Task requirements →
1) According to the budget app FAQ, how many household members can Family Sharing cover?
2) Write the next paragraph of the budget app FAQ, following on from its final sentence.
(Beginning of Text under study)
What exactly is free, with no subscription?
Unlimited manual entry of expenses and income, the full dashboard (income/expenses summary, recent transactions list), category tracking, transaction history, dark mode, and three voice entries plus three receipt scans to try the premium capture flows. Charts are free for the first seven days after install. There are no banner ads, no popup ads, no third-party tracking SDKs phoning home. The free tier is genuinely usable — many users budget on it for months or years without paying. The features that require premium are the ones that involve heavier compute (unlimited voice and OCR), Apple's CloudKit sync (multi-device), and exports for tax or accountant handoff. The free experience is not a teaser; it's a real product.
When would I actually need to pay?
Three honest situations: you use voice capture heavily (the three free trials run out fast — premium unlocks unlimited); you have multiple Apple devices and want iPhone-iPad-Mac sync (CloudKit sync is premium); or you need CSV export for taxes, an accountant, or your own spreadsheet workflow. Family Sharing for up to five household members is also premium, which is the use case for couples and families. If you don't need any of those — you log by hand, you use one device, you don't export — the free tier covers you forever. The seven-day chart access is the one limit that affects everyone eventually, but the dashboard's recent-transactions view stays free, so you still see what's happening day to day.
How does Cash Compass compare to other "free" budget apps?
(End of Text under study)
(Beginning of Listed records)
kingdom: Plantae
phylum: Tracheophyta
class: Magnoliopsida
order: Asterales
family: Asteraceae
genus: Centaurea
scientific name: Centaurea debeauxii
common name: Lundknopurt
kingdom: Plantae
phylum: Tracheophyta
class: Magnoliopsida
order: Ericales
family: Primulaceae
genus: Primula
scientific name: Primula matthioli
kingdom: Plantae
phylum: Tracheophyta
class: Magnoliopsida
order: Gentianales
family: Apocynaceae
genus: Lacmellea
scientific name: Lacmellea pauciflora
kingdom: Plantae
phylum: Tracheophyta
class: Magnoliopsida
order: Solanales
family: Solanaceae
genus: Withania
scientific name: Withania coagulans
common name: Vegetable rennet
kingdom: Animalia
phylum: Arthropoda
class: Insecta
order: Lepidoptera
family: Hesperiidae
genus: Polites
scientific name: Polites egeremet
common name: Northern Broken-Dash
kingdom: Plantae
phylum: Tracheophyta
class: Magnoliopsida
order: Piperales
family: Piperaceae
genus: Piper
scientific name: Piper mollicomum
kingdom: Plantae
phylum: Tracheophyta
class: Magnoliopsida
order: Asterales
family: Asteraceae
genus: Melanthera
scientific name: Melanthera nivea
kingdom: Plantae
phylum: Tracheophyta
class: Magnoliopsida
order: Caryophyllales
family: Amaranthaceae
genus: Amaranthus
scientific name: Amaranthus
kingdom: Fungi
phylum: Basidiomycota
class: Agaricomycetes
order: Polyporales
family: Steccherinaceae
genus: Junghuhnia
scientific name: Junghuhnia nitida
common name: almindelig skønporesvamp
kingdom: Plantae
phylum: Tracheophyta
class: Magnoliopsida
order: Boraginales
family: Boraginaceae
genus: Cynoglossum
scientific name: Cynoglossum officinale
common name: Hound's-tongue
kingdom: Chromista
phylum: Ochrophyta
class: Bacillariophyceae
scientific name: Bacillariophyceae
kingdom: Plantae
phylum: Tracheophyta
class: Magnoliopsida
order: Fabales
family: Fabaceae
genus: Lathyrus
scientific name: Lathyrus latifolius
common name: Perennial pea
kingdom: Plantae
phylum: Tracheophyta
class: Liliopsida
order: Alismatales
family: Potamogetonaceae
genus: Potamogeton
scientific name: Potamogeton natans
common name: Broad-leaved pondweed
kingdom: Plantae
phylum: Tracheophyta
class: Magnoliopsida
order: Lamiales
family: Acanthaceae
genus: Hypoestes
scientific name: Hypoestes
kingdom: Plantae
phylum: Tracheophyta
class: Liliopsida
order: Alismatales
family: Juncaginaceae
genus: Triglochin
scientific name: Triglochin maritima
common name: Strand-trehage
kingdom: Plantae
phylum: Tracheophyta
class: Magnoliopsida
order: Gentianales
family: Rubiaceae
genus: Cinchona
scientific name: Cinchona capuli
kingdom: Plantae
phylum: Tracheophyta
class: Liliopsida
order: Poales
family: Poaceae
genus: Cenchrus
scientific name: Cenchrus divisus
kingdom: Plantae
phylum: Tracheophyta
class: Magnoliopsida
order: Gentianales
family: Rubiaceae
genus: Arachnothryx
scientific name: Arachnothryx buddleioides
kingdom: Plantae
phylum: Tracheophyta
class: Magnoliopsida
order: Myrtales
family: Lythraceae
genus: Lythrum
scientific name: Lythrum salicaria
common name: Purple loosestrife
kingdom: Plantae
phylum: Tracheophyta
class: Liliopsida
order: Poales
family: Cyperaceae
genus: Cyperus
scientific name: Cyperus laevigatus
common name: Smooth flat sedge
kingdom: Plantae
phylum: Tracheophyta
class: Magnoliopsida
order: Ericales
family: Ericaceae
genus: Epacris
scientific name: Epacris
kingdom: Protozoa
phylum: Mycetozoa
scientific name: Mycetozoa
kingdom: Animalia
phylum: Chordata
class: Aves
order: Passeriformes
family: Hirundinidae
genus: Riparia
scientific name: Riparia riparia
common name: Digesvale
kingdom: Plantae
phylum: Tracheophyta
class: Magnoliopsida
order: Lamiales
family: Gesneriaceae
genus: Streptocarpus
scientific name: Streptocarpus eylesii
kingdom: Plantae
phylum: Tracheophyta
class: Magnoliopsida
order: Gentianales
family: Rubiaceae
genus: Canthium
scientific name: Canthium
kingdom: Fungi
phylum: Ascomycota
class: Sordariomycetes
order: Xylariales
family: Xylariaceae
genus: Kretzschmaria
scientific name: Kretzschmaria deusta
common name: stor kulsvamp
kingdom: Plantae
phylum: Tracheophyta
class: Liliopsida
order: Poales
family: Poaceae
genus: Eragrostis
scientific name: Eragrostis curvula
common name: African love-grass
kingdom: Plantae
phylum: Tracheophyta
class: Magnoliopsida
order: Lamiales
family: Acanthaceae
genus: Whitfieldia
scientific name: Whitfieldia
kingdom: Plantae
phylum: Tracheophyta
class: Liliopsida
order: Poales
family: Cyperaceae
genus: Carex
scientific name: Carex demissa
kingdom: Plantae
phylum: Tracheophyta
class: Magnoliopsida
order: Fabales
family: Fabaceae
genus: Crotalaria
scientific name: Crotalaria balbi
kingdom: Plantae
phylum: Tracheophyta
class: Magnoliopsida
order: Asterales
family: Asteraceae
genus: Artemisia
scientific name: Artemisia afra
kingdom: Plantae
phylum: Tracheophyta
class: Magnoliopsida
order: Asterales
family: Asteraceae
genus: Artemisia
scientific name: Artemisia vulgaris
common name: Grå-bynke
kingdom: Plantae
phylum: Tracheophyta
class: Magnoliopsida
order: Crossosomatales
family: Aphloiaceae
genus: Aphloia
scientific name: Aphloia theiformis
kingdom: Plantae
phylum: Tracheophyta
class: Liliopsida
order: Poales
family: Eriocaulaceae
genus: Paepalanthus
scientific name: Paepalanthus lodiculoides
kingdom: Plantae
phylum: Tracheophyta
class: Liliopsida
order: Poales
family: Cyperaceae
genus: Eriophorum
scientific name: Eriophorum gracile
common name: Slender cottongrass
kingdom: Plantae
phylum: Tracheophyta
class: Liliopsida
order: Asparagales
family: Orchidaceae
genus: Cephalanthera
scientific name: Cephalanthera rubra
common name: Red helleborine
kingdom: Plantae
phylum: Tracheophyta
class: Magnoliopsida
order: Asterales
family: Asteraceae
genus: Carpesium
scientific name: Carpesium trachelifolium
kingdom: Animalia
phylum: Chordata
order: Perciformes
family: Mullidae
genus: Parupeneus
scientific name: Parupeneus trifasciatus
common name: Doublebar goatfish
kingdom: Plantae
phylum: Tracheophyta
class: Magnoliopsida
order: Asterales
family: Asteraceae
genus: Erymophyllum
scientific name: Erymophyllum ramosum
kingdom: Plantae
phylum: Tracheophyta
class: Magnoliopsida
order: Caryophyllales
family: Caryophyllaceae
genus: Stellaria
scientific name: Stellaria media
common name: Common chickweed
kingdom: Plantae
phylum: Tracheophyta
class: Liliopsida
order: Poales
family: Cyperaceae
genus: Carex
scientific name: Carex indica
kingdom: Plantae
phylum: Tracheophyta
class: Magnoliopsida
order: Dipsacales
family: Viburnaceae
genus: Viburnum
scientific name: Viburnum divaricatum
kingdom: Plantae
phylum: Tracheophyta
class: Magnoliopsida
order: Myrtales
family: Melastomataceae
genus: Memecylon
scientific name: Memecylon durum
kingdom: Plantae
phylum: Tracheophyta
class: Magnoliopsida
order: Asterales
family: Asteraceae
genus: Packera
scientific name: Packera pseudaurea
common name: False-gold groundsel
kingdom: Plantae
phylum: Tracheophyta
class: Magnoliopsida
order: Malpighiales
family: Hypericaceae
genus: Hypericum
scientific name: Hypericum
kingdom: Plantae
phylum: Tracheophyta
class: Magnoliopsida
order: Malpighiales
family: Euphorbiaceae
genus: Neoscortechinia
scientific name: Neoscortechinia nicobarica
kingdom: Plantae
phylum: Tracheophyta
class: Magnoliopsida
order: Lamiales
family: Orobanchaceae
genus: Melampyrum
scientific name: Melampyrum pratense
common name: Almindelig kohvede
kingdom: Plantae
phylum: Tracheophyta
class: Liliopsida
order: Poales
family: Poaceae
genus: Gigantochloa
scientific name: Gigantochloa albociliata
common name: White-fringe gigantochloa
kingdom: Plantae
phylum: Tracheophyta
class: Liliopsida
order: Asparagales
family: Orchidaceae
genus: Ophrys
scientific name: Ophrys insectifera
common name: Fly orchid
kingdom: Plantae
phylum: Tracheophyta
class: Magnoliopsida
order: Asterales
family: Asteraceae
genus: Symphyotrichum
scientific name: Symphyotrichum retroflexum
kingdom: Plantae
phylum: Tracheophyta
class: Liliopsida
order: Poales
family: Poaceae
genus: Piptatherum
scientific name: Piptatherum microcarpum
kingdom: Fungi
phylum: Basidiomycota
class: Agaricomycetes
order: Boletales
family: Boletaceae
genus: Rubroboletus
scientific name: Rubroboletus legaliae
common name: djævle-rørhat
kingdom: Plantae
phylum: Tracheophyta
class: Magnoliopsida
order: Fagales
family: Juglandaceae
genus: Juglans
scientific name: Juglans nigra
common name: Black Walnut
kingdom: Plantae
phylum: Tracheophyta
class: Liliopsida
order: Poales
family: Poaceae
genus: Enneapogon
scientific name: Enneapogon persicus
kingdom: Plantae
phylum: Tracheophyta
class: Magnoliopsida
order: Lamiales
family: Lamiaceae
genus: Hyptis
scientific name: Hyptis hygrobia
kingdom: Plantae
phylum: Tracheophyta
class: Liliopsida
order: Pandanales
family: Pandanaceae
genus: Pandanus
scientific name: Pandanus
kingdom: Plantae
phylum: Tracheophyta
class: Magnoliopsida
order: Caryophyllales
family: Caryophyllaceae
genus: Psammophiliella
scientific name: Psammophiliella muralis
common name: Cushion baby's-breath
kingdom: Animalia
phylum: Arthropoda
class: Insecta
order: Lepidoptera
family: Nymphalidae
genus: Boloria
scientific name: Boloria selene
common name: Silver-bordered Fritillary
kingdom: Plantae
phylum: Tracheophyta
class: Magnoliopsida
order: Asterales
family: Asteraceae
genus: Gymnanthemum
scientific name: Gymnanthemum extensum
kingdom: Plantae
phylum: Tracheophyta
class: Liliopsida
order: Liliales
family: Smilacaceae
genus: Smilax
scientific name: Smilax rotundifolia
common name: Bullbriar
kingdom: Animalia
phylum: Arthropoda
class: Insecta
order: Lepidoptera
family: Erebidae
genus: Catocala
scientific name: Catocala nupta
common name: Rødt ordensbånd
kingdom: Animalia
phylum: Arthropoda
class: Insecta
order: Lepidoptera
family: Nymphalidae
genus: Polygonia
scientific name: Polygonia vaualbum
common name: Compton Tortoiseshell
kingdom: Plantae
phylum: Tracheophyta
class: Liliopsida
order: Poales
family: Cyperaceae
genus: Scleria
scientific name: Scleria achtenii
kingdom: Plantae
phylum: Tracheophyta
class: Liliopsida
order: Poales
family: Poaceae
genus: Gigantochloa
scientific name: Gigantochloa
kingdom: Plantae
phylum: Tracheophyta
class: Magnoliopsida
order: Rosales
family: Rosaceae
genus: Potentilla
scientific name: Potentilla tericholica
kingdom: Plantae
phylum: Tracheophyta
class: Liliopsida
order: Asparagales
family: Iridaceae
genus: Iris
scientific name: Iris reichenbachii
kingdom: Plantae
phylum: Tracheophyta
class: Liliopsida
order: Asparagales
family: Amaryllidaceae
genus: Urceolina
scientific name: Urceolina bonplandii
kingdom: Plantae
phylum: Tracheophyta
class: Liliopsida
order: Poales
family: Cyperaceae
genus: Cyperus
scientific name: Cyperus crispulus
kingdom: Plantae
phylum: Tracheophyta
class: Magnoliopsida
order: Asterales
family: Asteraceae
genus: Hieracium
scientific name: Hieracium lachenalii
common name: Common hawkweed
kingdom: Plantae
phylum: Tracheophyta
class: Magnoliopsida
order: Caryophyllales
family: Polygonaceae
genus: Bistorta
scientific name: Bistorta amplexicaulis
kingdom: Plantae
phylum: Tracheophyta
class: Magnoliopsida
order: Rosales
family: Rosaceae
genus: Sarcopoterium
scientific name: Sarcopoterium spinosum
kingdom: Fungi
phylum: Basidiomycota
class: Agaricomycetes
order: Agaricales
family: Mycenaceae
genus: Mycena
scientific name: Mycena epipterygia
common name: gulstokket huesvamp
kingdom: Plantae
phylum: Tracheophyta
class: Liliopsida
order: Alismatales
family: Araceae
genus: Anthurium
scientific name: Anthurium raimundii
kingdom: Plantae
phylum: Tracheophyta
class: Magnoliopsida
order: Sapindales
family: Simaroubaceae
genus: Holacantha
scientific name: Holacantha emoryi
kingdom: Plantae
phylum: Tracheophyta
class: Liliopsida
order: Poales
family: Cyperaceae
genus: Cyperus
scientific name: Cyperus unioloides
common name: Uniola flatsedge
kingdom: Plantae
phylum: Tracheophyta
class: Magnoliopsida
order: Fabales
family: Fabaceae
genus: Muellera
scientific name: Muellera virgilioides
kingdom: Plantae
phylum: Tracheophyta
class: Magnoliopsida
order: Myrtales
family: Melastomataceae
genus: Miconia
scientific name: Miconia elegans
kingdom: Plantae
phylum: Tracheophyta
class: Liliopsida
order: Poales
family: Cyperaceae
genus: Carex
(End of Listed records)
Set of answers →
1) Up to five.

2)
Mint was free but ad-supported and shut down in 2024. EveryDollar is free for manual entry but heavily upsells to its $99/year tier for bank linking. Goodbudget is free with limits on envelope count (10 envelopes free, more requires $8/month). PocketGuard's free tier is functional but pushes the $7.99/month plan aggressively. NerdWallet's app is free but ad-heavy. YNAB and Monarch don't have free tiers at all. Cash Compass sits in the small group of apps that are usable indefinitely on the free tier without ads — closer to Goodbudget's philosophy but with faster capture methods (voice and OCR) and a higher cap on what's free.
Will the free tier degrade over time or get worse?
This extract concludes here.